* _Document extract_:
__________

Leisurely moving from one episodic moment to another, the screenplay by director Caroline Link, who has been mainly known for her Oscar-winning film “Nowhere in Africa” (2001) and her co-writer Beth Serlin, wisely does not try to push its many different story elements into easy resolution. Although we get hopeful moments of understanding and reconciliation in the end as expected, the movie does not look away from many matters remained unresolved among Lara and her family members, and we are indirectly reminded that the gap between Lara and her father will be still there no matter how much they will try. Sure, they do love and care about each other as before despite their conflict throughout the story, but Martin will never fully sense and understand his daughter’s musical passion and talent as before, and this hard truth is not changed at all even after he touchingly attempts to understand her more as her father.
The movie is carried well by two excellent performances at its center. In what may be one of the most memorable child performances during last several decades, Tatjana Trieb effortlessly occupies her every scene in the film without looking too cute or precocious at all, and she is especially wonderful in the scene where Lara shows her willy side when her class teacher tries to have some serious conversation with her parents via her translation. Kids are usually innocent, but, as many of us know, they can also be selfish enough to see chances to benefit themselves, and Lara is no exception.

__________

* _Supplied entries_:
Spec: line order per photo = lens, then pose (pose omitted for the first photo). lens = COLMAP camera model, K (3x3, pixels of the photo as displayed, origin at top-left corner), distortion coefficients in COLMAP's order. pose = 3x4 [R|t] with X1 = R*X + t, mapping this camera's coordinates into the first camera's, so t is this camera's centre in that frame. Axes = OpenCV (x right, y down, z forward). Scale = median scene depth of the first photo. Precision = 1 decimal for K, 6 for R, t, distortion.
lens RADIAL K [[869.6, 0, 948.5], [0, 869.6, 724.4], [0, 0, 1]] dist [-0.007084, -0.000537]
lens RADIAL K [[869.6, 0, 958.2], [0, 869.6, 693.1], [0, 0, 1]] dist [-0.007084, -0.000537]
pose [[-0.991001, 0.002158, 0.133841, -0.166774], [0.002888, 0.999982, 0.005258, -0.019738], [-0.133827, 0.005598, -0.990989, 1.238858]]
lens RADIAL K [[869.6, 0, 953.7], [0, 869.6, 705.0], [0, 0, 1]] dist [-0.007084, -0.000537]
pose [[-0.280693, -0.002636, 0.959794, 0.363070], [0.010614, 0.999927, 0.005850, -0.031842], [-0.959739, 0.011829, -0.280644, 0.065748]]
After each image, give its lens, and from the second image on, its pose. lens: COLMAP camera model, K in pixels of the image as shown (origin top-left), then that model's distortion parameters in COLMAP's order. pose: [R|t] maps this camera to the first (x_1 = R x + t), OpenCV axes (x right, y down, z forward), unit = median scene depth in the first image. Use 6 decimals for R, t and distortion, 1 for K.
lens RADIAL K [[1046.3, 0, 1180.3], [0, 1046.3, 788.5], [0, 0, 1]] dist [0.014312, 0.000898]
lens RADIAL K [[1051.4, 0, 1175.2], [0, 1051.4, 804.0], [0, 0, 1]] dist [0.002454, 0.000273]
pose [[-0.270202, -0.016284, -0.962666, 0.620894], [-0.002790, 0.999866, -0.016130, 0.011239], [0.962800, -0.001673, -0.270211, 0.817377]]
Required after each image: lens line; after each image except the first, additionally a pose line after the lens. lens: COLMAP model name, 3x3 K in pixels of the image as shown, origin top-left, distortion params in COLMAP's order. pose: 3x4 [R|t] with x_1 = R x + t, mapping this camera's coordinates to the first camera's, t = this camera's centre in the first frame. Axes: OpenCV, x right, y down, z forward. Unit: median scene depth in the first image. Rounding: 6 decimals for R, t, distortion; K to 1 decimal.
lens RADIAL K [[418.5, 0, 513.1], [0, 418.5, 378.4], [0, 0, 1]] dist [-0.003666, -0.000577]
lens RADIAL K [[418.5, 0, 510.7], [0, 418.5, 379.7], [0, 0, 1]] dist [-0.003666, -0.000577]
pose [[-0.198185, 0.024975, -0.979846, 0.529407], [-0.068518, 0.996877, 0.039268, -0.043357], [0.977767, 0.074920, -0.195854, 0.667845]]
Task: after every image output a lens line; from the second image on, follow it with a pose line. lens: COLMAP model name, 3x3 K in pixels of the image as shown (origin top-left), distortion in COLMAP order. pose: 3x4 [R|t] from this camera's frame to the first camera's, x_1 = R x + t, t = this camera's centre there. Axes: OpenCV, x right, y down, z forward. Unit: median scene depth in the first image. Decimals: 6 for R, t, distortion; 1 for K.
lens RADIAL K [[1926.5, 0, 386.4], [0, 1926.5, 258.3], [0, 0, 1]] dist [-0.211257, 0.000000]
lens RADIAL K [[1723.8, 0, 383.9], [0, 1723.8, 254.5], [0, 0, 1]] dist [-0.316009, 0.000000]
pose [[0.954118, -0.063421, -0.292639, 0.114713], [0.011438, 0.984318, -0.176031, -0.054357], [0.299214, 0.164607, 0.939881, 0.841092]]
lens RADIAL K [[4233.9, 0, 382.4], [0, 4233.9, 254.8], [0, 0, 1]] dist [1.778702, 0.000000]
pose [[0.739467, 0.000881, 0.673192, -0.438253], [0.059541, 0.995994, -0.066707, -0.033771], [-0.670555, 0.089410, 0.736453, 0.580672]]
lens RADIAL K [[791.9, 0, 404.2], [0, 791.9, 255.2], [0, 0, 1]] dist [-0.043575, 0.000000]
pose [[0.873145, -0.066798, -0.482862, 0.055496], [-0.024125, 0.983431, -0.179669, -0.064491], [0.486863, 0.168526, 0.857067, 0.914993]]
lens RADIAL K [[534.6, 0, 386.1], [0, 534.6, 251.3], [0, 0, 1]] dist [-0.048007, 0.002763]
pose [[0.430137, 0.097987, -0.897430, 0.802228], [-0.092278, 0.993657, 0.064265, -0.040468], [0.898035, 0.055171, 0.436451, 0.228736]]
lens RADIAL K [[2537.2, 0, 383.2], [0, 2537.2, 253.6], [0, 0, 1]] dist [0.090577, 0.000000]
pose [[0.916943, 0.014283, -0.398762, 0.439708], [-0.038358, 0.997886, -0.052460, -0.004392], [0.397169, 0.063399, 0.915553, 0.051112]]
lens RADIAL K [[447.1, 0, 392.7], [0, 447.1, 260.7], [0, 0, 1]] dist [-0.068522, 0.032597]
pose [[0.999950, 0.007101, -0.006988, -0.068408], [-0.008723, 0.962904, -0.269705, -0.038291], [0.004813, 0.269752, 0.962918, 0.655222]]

__________

* _The task_:
Continue the film review above, starting right after its last sentence.

* _Written answer_:
As older Lara, Testud, a notable French actress who was around the beginning of her acting career when she was cast for the film, seamlessly takes over what has been developed so well by Trieb. It may take a bit of time to accept her as the older version of Trieb, but the transition between them is flawless on the whole, and, though her speaking voice in the film is actually a dubbed one, Testud is quite convincing nonetheless in her character’s steady emotional growth along the story. I must point out that her character’s brief romance in the film feels like a perfunctory subplot, but Testud shines with genuine vivaciousness during this part, and she has a fun musical moment accompanied with a certain famous song performed by Gloria Gaynor.
The movie also depicts its several supporting characters with considerable care and attention. In addition to bringing lots of authenticity to their respective roles as real deaf performers, American actor Howie Seago and French actress Emmanuelle Laborit instantly come to us a husband and a wife who have known each other for a long time, and their casting is just one of several thoughtfully inclusive aspects of the film, which incidentally included the subtitle for deaf audiences when it was released in theaters. In case of Sibylle Canonica and Matthias Habich, who plays Clarissa’s weary husband, both of them are believable with their colorful characters’ respective human flaws, and Alexandra Bolz holds her own small place well as Lara’s plucky younger sister.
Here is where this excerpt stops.